Fri, Dec 01, 2017 - Page 13 News List

Off the Beaten Track: Charming Changhua: Taiwan’s other historic city

Changhua City is almost as rich in history as Tainan, yet most of its many attractions are overlooked

By Richard Saunders  /  Contributing Reporter

The museum, closed Mondays, provides a Chinese introduction to the events, with lots of photos and audio-visuals. It’s laid out partly in the network of air-raid shelters and tunnels that riddle the hillside.

In 1965 a total of 679 human skeletons were unearthed on the slopes of nearby Baguashan, close to where the Big Buddha stands today. They are the remains of locals who died here during the fierce battle against the invading Japanese army. The 1895 Anti-Japanese Martyrs’ Memorial Park (抗日烈士紀念公園, also called Peace Memorial Park) was built on the site to commemorate the dead. A large ceremonial gate marks the entrance, on Guashan Road (八卦路), a few hundred meters east of the Big Buddha, while inside are two Qing Dynasty cannons — all that remains of a fort that once stood here.

[Material provided]
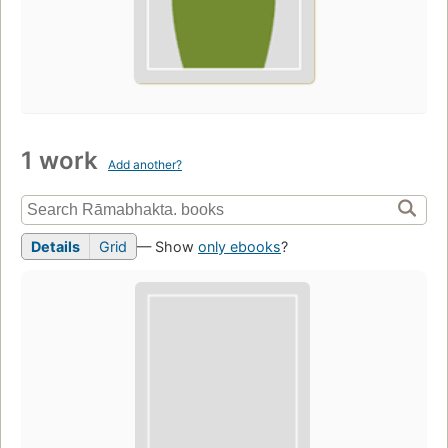
1 work
Add another?
Details
Grid
— Show
only ebooks
?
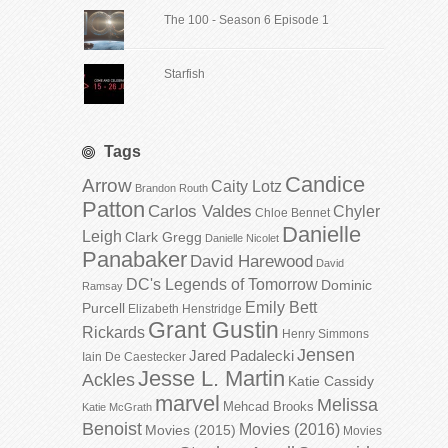
The 100 - Season 6 Episode 1
Starfish
Tags
Candice
Arrow
Caity Lotz
Brandon Routh
Patton
Carlos Valdes
Chyler
Chloe Bennet
Danielle
Leigh
Clark Gregg
Danielle Nicolet
Panabaker
David Harewood
David
DC's Legends of Tomorrow
Dominic
Ramsay
Emily Bett
Purcell
Elizabeth Henstridge
Grant Gustin
Rickards
Henry Simmons
Jensen
Jared Padalecki
Iain De Caestecker
Jesse L. Martin
Ackles
Katie Cassidy
marvel
Melissa
Mehcad Brooks
Katie McGrath
Benoist
Movies (2016)
Movies (2015)
Movies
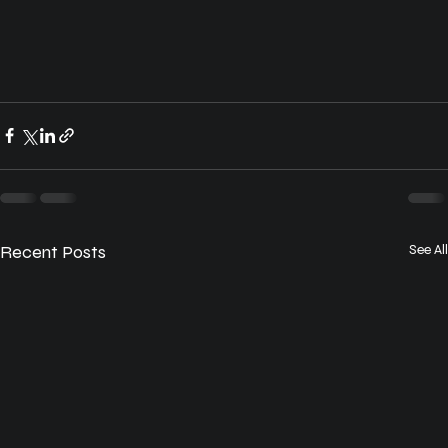
Recent Posts
See All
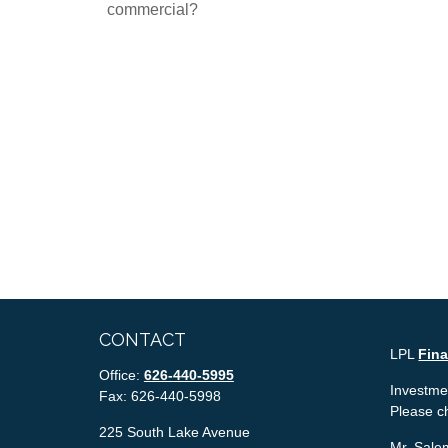
commercial?
CONTACT
LPL
Fin
Office:
626-440-5995
Investmen
Fax:
626-440-5998
Please c
225 South Lake Avenue
Mr. Salem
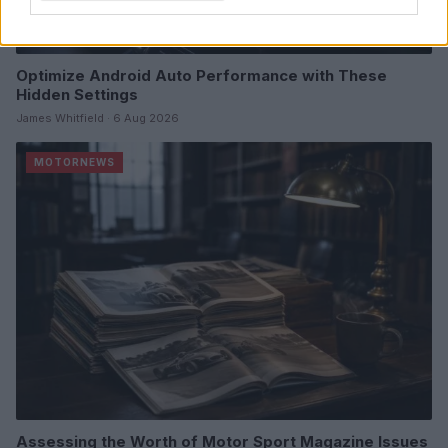
Optimize Android Auto Performance with These
Hidden Settings
James Whitfield · 6 Aug 2026
MOTORNEWS
Assessing the Worth of Motor Sport Magazine Issues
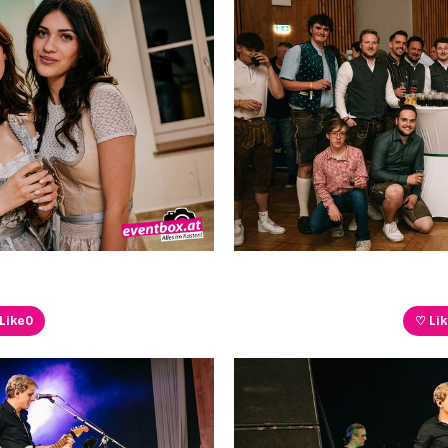
Like
0
♡ Li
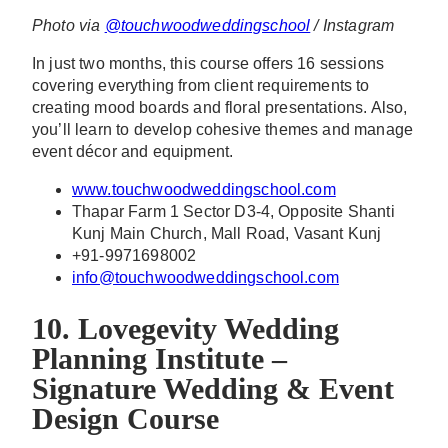
Photo via
@touchwoodweddingschool
/ Instagram
In just two months, this course offers 16 sessions
covering everything from client requirements to
creating mood boards and floral presentations. Also,
you’ll learn to develop cohesive themes and manage
event décor and equipment.
www.touchwoodweddingschool.com
Thapar Farm 1 Sector D3-4, Opposite Shanti
Kunj Main Church, Mall Road, Vasant Kunj
+91-9971698002
info@touchwoodweddingschool.com
10. Lovegevity Wedding
Planning Institute –
Signature Wedding & Event
Design Course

[Work instruction A] From the Changhua article, set down the stretch from "Off the Beaten" through "riddle the hillside.".
[Work instruction B] Recast the records from the line containing "The 100 - Season 6 Episode 1" through the end of the records as a Markdown table with the columns Row and Line, leaving out blank lines and the pictures.

[Response A]
Off the Beaten Track: Charming Changhua: Taiwan’s other historic city

Changhua City is almost as rich in history as Tainan, yet most of its many attractions are overlooked

By Richard Saunders  /  Contributing Reporter

The museum, closed Mondays, provides a Chinese introduction to the events, with lots of photos and audio-visuals. It’s laid out partly in the network of air-raid shelters and tunnels that riddle the hillside.

[Response B]
| Row | Line |
|---|---|
| 1 | The 100 - Season 6 Episode 1 |
| 2 | Starfish |
| 3 | Tags |
| 4 | Candice |
| 5 | Arrow |
| 6 | Caity Lotz |
| 7 | Brandon Routh |
| 8 | Patton |
| 9 | Carlos Valdes |
| 10 | Chyler |
| 11 | Chloe Bennet |
| 12 | Danielle |
| 13 | Leigh |
| 14 | Clark Gregg |
| 15 | Danielle Nicolet |
| 16 | Panabaker |
| 17 | David Harewood |
| 18 | David |
| 19 | DC's Legends of Tomorrow |
| 20 | Dominic |
| 21 | Ramsay |
| 22 | Emily Bett |
| 23 | Purcell |
| 24 | Elizabeth Henstridge |
| 25 | Grant Gustin |
| 26 | Rickards |
| 27 | Henry Simmons |
| 28 | Jensen |
| 29 | Jared Padalecki |
| 30 | Iain De Caestecker |
| 31 | Jesse L. Martin |
| 32 | Ackles |
| 33 | Katie Cassidy |
| 34 | marvel |
| 35 | Melissa |
| 36 | Mehcad Brooks |
| 37 | Katie McGrath |
| 38 | Benoist |
| 39 | Movies (2016) |
| 40 | Movies (2015) |
| 41 | Movies |
| 42 | Recent Posts |
| 43 | See All |
| 44 | commercial? |
| 45 | CONTACT |
| 46 | LPL |
| 47 | Fin |
| 48 | Office: |
| 49 | 626-440-5995 |
| 50 | Investmen |
| 51 | Fax: |
| 52 | 626-440-5998 |
| 53 | Please c |
| 54 | 225 South Lake Avenue |
| 55 | Mr. Salem |
| 56 | Optimize Android Auto Performance with These |
| 57 | Hidden Settings |
| 58 | James Whitfield · 6 Aug 2026 |
| 59 | MOTORNEWS |
| 60 | Assessing the Worth of Motor Sport Magazine Issues |
| 61 | Like |
| 62 | 0 |
| 63 | ♡ Li |
| 64 | Photo via |
| 65 | @touchwoodweddingschool |
| 66 | / Instagram |
| 67 | In just two months, this course offers 16 sessions |
| 68 | covering everything from client requirements to |
| 69 | creating mood boards and floral presentations. Also, |
| 70 | you’ll learn to develop cohesive themes and manage |
| 71 | event décor and equipment. |
| 72 | www.touchwoodweddingschool.com |
| 73 | Thapar Farm 1 Sector D3-4, Opposite Shanti |
| 74 | Kunj Main Church, Mall Road, Vasant Kunj |
| 75 | +91-9971698002 |
| 76 | info@touchwoodweddingschool.com |
| 77 | 10. Lovegevity Wedding |
| 78 | Planning Institute – |
| 79 | Signature Wedding & Event |
| 80 | Design Course |